Pero, observemos al narrador. Para mí que es una suerte de voz que juega con el esquema narrativo tradicional omnisciente, aunque se permite cruzar ciertas palabras con un segundo narrador intra y homodiegético (Doña Tera) quien, como personaje de la historia narrada por esa primera voz, se ve en la obligación de intervenir para contarnos su propia versión de los hechos. Es decir, Doña Tera pide, casi a gritos, la palabra a esa primera voz, introduciéndonos en un nivel narrativo que exige una interpolación en la que el segundo relato hacia el final de la novela, queda subordinado de la misma manera que va cediendo ante la intromisión de los familiares muertos con quienes Doña Tera disfraza largos y profundos monólogos. Como quiera que haya sido concebido por la autora, este nivel del relato nos conduce progresivamente del discurso de la primera voz a la segunda, resaltando un mundo interior que consolida la relación del lector con la obra a través de la voz de la mujer que confirma la presencia de la muerte.

Leer Una Pasión Impresentable, es también enfrentarnos a la desolación del personaje femenino que, confundido entre lo vivo y lo inerte se sirve de un maniquí para representarse tal y como es: una imagen de vitrina o de escaparate tan artificial como ella misma. De allí, que a pesar de vestirlo con tejidos sensuales, colores vivos y escotes profundos lo mantenga tan oculto como cuando lo encontró en un cuarto de sanalejo.


La novela de Lola Salcedo, nos invita, por otra parte, a observar la muerte como la experiencia que lleva a los personajes a afianzar sus tradiciones. La muerte abre y cierra cada capítulo al abrir y cerrar la historia personal de Doña Tera. Las manos sellando el ataúd de Gervasio Lafaurie con clavos de plata; el cuerpo de Mirandita convertido en sombra; el aroma de Don Gervasio en la estancia, todo se resuelve en una idea de muerte que nos recuerda que allí en La Bella todos prefieren morir antes que vulnerar su cotidianeidad y su mundo; cualquier cosa antes que romper con la tradición. Todo menos modificar viejas costumbres que permitan a algún aparecido tomarse la ciudad, ingresar al club, definir o dirigir la economía de la región, casarse y mezclarse con los suyos.
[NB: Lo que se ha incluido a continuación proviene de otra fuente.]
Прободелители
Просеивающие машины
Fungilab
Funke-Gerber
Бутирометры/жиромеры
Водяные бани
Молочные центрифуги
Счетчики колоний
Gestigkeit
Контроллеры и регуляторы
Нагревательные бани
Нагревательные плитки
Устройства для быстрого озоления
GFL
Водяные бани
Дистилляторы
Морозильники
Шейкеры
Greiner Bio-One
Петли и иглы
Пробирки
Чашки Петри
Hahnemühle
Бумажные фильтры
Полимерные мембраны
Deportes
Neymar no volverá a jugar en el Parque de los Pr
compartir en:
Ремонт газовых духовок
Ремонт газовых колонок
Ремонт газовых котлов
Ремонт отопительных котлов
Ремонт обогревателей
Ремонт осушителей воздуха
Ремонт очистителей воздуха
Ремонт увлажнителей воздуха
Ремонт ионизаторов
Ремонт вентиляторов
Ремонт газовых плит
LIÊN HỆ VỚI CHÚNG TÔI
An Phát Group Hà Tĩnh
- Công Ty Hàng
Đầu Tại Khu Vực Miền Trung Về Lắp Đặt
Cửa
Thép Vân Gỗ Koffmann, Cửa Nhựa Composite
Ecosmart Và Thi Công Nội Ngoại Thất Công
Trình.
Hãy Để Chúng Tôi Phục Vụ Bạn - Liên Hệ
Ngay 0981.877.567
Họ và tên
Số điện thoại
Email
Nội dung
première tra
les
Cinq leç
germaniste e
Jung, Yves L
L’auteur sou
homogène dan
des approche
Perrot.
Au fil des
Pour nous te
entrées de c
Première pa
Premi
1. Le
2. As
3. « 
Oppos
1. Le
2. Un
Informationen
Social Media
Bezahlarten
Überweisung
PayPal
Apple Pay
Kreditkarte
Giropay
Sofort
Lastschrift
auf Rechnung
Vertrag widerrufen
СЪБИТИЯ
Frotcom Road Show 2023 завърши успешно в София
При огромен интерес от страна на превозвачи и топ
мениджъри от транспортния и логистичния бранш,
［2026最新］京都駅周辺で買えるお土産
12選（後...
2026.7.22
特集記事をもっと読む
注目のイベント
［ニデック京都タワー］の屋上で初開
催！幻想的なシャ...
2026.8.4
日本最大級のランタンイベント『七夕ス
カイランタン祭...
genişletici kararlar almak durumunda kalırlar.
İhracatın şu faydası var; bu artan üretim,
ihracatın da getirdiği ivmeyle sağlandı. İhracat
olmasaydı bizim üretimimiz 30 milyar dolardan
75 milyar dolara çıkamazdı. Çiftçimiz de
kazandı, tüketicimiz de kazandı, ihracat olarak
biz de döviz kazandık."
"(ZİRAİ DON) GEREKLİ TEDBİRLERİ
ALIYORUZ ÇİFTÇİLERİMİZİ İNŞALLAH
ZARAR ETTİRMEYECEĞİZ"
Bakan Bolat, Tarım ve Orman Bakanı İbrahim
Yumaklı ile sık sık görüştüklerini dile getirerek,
Desearía finalizar esta breve presentación, recordando que también estos personajes están expuestos a la belleza. Cómo olvidar a Doña Tera conociendo el amor mientras aspiraba el ramo de gardenias frescas que le ofreció el primer día Don Gervasio. O la primera cercanía con sus primas, a los meses de nacidas, sobre una vaqueta puesta en una terraza del Caribe mientras su madre y las tías se ponían al día con los rumores y las noticias de la ciudad. Leamos a La Bella, rendida al calor del mediodía, esperando, año tras año, un campo sembrado de colores en el cielo para festejar la Noche de Velitas, espacio de celebración de la vida y la muerte en Barranquilla, ese, el gran motivo que desencadenó la gran pasión en la novela.